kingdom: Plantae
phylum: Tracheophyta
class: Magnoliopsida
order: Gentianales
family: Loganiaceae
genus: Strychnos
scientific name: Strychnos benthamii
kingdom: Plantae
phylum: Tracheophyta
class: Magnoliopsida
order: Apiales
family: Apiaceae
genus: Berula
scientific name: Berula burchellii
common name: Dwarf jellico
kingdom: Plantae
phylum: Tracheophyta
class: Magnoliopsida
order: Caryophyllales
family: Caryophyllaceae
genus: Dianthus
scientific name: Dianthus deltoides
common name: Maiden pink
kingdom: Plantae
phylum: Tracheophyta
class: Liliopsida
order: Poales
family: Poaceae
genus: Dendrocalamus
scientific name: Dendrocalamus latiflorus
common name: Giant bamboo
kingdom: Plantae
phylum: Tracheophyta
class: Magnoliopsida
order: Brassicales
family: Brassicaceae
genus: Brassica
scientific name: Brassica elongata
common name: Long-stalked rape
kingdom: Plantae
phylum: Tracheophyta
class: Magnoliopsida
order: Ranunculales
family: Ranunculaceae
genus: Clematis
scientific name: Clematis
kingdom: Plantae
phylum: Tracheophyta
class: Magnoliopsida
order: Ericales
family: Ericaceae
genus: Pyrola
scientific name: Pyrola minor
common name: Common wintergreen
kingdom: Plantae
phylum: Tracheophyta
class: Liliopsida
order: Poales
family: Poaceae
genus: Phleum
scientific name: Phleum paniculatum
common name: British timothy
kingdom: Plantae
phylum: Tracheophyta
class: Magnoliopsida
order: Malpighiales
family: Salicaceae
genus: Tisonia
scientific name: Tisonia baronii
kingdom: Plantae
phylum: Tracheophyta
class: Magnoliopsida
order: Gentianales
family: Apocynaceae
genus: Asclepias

[What you need to do] Pick out each line of the records above that contains the string "order", treating uppercase and lowercase letters as distinct.

[Right answer]
order: Gentianales
order: Apiales
order: Caryophyllales
order: Poales
order: Brassicales
order: Ranunculales
order: Ericales
order: Poales
order: Malpighiales
order: Gentianales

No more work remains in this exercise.